What makes this volume interesting is how it showcases Martin's work from its earliest feeble beginnings (said with tongue firmly in cheek, since none of them are particularly feeble), on into his maturing in his craft as a writer. His introductions are an essential part of this journey, explaining as they do how he first got started by telling himself stories as a child, reading the “funny books” (comics), and then starting to write for the fanzines of the early sixties.

Interestingly enough, even these very earliest stories, while admittedly somewhat naive in their conception at times, are well written, and entertaining to read. Even when the ideas behind them are a little on the shallow or trivial side, they still keep you turning the pages. What's amazing to me is that by just the second batch of stories, Martin already pens one, “With Morning Comes Mistfall,” that get nominated for both the Hugo and Nebula awards! It didn't win, but it got nominated. I'll admit it's a good story, but I wouldn't have thought it was THAT good, personally.

By the third batch, he actually DOES win a Hugo, this time with “A Song for Lya,” which, again, was nominated for both the Nebula and Hugo, but only won the Hugo. And it IS a darn good story, even if I knew what was going to happen well before it actually came to pass. Can't be helped, I suppose. This section also has “And Seven Times Never Kill Man,” which is a truly disturbing story. Aliens against human religious fanatics, with an ending in this case NOT anticipated, at least not by me. Martin is really catching his stride with stories of alien worlds, alien artifacts, aliens embracing human religions, humans embracing alien religions, and more.

Next comes a section of fantasy stories, and these are very well done also. I think I actually liked them better than the SciFpi stories. Then come the horror stories, and these I don't like quite as well, but I can't deny their power. I'm just not a horror fan, even though these stories can also be considered fantasy, or in the case of the often-anthologized “Sandkings,” science fiction.

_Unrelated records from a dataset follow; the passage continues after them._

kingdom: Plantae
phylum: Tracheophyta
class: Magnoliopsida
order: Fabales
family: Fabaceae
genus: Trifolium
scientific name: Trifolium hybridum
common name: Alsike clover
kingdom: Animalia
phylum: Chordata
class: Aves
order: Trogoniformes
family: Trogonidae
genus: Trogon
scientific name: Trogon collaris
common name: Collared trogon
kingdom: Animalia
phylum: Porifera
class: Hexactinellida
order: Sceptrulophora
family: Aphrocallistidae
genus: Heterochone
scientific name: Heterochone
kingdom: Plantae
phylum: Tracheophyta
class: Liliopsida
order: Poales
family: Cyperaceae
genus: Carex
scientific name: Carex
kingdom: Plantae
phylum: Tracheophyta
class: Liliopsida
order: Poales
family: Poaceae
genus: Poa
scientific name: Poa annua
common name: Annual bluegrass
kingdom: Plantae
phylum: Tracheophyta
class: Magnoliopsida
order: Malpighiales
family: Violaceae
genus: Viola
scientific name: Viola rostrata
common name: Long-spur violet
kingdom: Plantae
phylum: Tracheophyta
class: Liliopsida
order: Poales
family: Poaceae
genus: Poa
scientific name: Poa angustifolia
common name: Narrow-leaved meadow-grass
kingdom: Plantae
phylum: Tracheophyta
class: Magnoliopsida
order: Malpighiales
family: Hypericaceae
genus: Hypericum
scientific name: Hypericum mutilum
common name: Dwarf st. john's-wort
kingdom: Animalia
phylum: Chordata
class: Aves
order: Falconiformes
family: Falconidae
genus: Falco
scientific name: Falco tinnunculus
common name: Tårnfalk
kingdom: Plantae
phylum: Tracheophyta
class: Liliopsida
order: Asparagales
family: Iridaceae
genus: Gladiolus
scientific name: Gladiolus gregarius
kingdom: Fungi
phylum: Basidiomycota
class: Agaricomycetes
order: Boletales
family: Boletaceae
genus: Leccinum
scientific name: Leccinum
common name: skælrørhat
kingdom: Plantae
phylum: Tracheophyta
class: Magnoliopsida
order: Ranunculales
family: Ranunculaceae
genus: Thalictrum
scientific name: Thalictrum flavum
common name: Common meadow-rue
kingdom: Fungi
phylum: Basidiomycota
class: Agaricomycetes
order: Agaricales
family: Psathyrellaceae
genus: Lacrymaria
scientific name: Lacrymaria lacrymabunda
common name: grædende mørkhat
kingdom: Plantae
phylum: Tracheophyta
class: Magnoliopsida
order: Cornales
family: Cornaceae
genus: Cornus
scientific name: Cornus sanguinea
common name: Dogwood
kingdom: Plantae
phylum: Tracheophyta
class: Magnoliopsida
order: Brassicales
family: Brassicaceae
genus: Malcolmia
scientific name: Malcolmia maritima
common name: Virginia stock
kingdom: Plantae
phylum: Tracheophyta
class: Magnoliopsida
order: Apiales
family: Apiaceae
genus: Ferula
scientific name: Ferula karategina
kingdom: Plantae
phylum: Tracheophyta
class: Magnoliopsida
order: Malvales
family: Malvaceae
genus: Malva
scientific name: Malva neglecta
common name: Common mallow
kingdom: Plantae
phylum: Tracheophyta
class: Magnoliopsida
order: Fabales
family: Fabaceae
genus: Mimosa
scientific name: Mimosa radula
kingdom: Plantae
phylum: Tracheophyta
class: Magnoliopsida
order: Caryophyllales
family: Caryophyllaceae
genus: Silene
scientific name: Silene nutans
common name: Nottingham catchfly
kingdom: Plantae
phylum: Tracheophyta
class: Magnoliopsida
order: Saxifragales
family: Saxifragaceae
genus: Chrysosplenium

I think “Sandkings” is the only story that remember reading before, and probably more than once, but then, it's a story that once read, is not likely to be forgotten. The stories in this section are also some of the longest in the book. “Nightflyers” is another SciFi horror tale, involving as it does, interstellar travel, and a most strange alien lifeform.

Well, I've already written way more about this book than I intended, while probably not saying all that much that is really helpful to the potential reader. I definitely recommend this collection for anyone who is a fan of Martin's work, and for that matter, for anyone who wants to read elegant, evocative, slightly twisted tales of wonder and the macabre.